APPLY WHAT YOU READ
A. According to the court opinion excerpt, which union did the National Labor Relations Board order Motor Inn to bargain with collectively?
B. Summarize the court opinion excerpt in two sentences.

TEXT PROVIDED

- - - -

United States Court of Appeals,
May 4, 1981.
J. Mack Swigert, Taft, Stettinius & Hollister, Cincinnati, Ohio, Harold F. Craig, Brown, Baker, Schlageter & Craig, Toledo, Ohio, for petitioner.
Elliott Moore, Deputy Associate Gen. Counsel, Bernard Jeweler, N.L.R.B., Washington, D. C., Bernard Levine, Director, Region 8, N.L.R.B., Cleveland, Ohio, for respondent.
Before ENGEL and BOYCE F. MARTIN, Jr., Circuit Judges and MANOS, District Judge.*
This labor dispute is before the court upon cross-petitions for review and enforcement of the order of the National Labor Relations Board1 directing the petitioner Motor Inn of Perrysburg, d/b/a Holiday Inn of Perrysburg, Ohio, (Motor Inn) to bargain collectively with the Hotel and Restaurant Employees and Bartenders Union, Local 868, AFL-CIO, and to refrain from certain practices which the Board found to have been in violation of the National Labor Relations Act, § 8(a)(2), (3) and (5), 29 U.S.C. § 158(a)(2), (3) and (5) (1976).
Although the union had lost in two certification elections held in December, 1974 and September, 1975, the Board ordered the company to recognize and to bargain with the union on the authority of NLRB v. Gissell Packing Co., 395 U.S. 575, 89 S.Ct. 1918, 23 L.Ed.2d 547, reh. denied, 396 U.S. 869, 90 S.Ct. 35, 24 L.Ed.2d 123 (1969). The Board found that the conduct of the company in imposing more onerous working conditions on certain of its employees had amounted to a constructive discharge of those employees because of their union activities or to discourage union support. Therefore, according to the Board, a third certification election could not be fairly conducted and the bargaining order was issued.
While other conduct of the employer also was claimed to be violative of the Act, counsel for the Board and for Motor Inn agreed that the propriety of the bargaining order had to be determined upon whether there was substantial evidence in the record as a whole to support the Board's finding that the employees were constructively discharged by the imposition of the so-called "Captain System" and "Revised Captain System." These systems changed the working conditions and method of compensation of the waiters and waitresses employed in the restaurant by Motor Inn during the time in question.

- - - -

PROVIDED MATERIAL

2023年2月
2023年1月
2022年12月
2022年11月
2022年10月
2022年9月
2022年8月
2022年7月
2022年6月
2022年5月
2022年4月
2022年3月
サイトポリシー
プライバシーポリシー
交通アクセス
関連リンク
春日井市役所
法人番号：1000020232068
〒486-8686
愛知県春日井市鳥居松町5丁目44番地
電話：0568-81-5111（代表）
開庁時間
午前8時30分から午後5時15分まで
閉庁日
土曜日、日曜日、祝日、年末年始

- - - -

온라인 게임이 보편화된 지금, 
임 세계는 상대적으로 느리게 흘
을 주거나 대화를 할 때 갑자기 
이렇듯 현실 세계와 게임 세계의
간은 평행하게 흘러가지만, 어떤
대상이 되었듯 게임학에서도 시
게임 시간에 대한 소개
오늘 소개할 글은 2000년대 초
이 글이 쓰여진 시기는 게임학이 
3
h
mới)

- - - -

LIST OF SOLUTIONS
A. The Hotel and Restaurant Employees and Bartenders Union, Local 868, AFL-CIO.

B. The court is reviewing cross-petitions over a National Labor Relations Board order requiring Motor Inn of Perrysburg to bargain with a union that had lost two certification elections, issued because the Board found that the company had constructively discharged employees over their union activities by imposing more onerous working conditions. Both sides agreed that the bargaining order depends on whether substantial evidence supports the finding that the "Captain System" and "Revised Captain System," which changed the working conditions and pay of the restaurant's waiters and waitresses, amounted to constructive discharge.